Наполеон видел, что от него мало пользы. Он с радостью выслушал совет Мюрата вернуться в Париж, чтобы Франция снова не поддалась революции. На следующей остановке, в Молодечно, он получил новые подробности о деле Мале. Узурпатор был уничтожен, но легкость, с которой он навязывался чиновникам, свидетельствовала о слабости правительства, потерявшего веру в Наполеона, так долго отсутствовавшего, очевидно разрушенного, возможно, мертвого. Якобинцы и роялисты, Фуше и Талейран, готовили заговор с целью его низложения.

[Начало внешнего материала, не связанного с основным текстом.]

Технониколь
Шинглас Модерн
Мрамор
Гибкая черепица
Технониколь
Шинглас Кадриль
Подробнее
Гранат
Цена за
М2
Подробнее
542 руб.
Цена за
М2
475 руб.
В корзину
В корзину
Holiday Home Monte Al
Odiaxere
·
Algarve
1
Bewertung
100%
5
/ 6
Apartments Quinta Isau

Чтобы вновь заявить о себе и успокоить французский народ, он отправил из Сморгони 5 декабря бюллетень № 29, который отличался от своих предшественников тем, что почти говорил правду. Французы, говорилось в нем, выиграли все сражения, взяли все города на своем пути, овладели Москвой; однако безжалостная русская зима разрушила великое предприятие, причинила боль и смерть цивилизованным французам, привыкшим к цивилизованному климату. В бюллетене признавались потери пятидесяти тысяч человек, но с гордостью рассказывалась история бегства Нея от Кутузова, а переправа через Березину представала в героическом, а не трагическом аспекте. В конце послания, как бы предупреждая своих врагов, говорилось: «Здоровье Его Величества никогда не было лучше».

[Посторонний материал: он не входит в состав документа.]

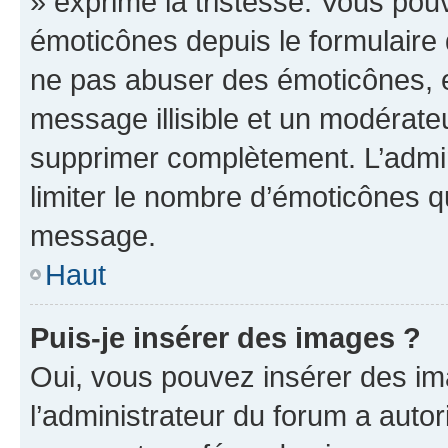
» exprime la tristesse. Vous pou
émoticônes depuis le formulaire
ne pas abuser des émoticônes, 
message illisible et un modérateu
supprimer complètement. L’admi
limiter le nombre d’émoticônes q
message.
Haut
Puis-je insérer des images ?
Oui, vous pouvez insérer des i
l’administrateur du forum a autori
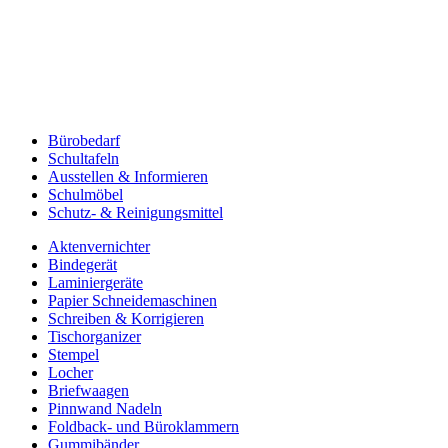
Bürobedarf
Schultafeln
Ausstellen & Informieren
Schulmöbel
Schutz- & Reinigungsmittel
Aktenvernichter
Bindegerät
Laminiergeräte
Papier Schneidemaschinen
Schreiben & Korrigieren
Tischorganizer
Stempel
Locher
Briefwaagen
Pinnwand Nadeln
Foldback- und Büroklammern
Gummibänder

Тем не менее, он был встревожен до глубины души. Он сказал Коленкуру: «Я могу удержать свою власть над Европой только из Тюильри».64 Мюрат, Эжен и Даву согласились с ним. Он передал свои полномочия по управлению марширующей армией королю Мюрату и велел ему ожидать провиант и подкрепления в Вильно. Поздно вечером 5 декабря он выехал из Сморгони в Париж.

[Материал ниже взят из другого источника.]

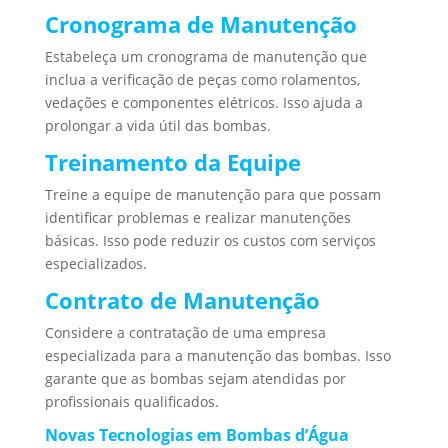
Cronograma de Manutenção
Estabeleça um cronograma de manutenção que
inclua a verificação de peças como rolamentos,
vedações e componentes elétricos. Isso ajuda a
prolongar a vida útil das bombas.
Treinamento da Equipe
Treine a equipe de manutenção para que possam
identificar problemas e realizar manutenções
básicas. Isso pode reduzir os custos com serviços
especializados.
Contrato de Manutenção
Considere a contratação de uma empresa
especializada para a manutenção das bombas. Isso
garante que as bombas sejam atendidas por
profissionais qualificados.
Novas Tecnologias em Bombas d’Água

Сократившись до 35 000 человек, караван на следующий день отправился в Вильно, расположенный в сорока шести милях от города. Температура упала до тридцати градусов ниже нуля по Фаренгейту, а ветер, по словам одного из выживших, пронизывал до костей и плоти.65 Прибыв в Вильно (8 декабря), голодные солдаты в первобытном хаосе набросились на ожидавшие их припасы, и в неразберихе много еды было потеряно. Они возобновили свой марш и 13 декабря у Ковно перешли, в количестве 30 000 человек, тот же Неман, который в июне перешли 400 000 человек, там и у Тильзита. В Позене Мюрат, беспокоясь за свой трон, передал командование Эжену (16 января 1813 года) и поспешил через всю Европу в Неаполь. Эжен, тридцатилетний, молодой, но опытный, взял на себя командование остатком и терпеливо вел его день за днем к берегам Эльбы, где ожидал приказа своего приемного отца.
Наполеон выехал из Сморгони в первой из трех карет, каждая из которых была установлена на санях и запряжена двумя лошадьми. В одной из карет ехали друзья и адъютанты императора, в другой — эскорт польских улан. Наполеон ехал с Кауленкуром, который организовал эстафету лошадей, и с генералом Вонсовичем, который выступал в роли переводчика. Ему Наполеон вручил два пистолета, сказав: «В случае реальной опасности скорее убейте меня, чем позвольте меня схватить».66 Опасаясь захвата или убийства, он замаскировался, поменявшись костюмами с Кауленкуром. «Проезжая через Польшу, — вспоминал Коленкур, — я всегда был знатным путешественником, а император — просто моим секретарем».67
Поездка в Париж была непрерывной, днем и ночью. Самая долгая остановка была в Варшаве, где Наполеон удивил французского представителя, аббата де Прадта, ставшим уже пословицей замечанием: «От возвышенного до смешного всего один шаг».68 Он хотел нанести еще один визит графине Валевской, но Кауленкур отговорил его,69 возможно, напомнив ему, что его тесть тоже был императором. По дороге из Варшавы в Дрезден, пишет Коленкур, Наполеон «постоянно хвалил императрицу Марию Луизу, рассказывая о своей домашней жизни с чувством и простотой, которые приятно было слышать».
В Дрездене Наполеон и Кауленкур освободили свои сани и польский эскорт и пересели в закрытую карету французского посла. Они достигли Парижа поздно вечером 18 декабря, после тринадцати дней почти непрерывного путешествия. Наполеон отправился прямо в Тюильри, дал знать о себе дворцовой страже и послал сообщение о себе своей жене; незадолго до полуночи он «бросился в спальню императрицы и сжал ее в объятиях».70 Он отправил гонца к Жозефине, заверив ее, что ее сын в безопасности, и согрел свое сердце видом кудрявого младенца, которого он назвал королем Рима.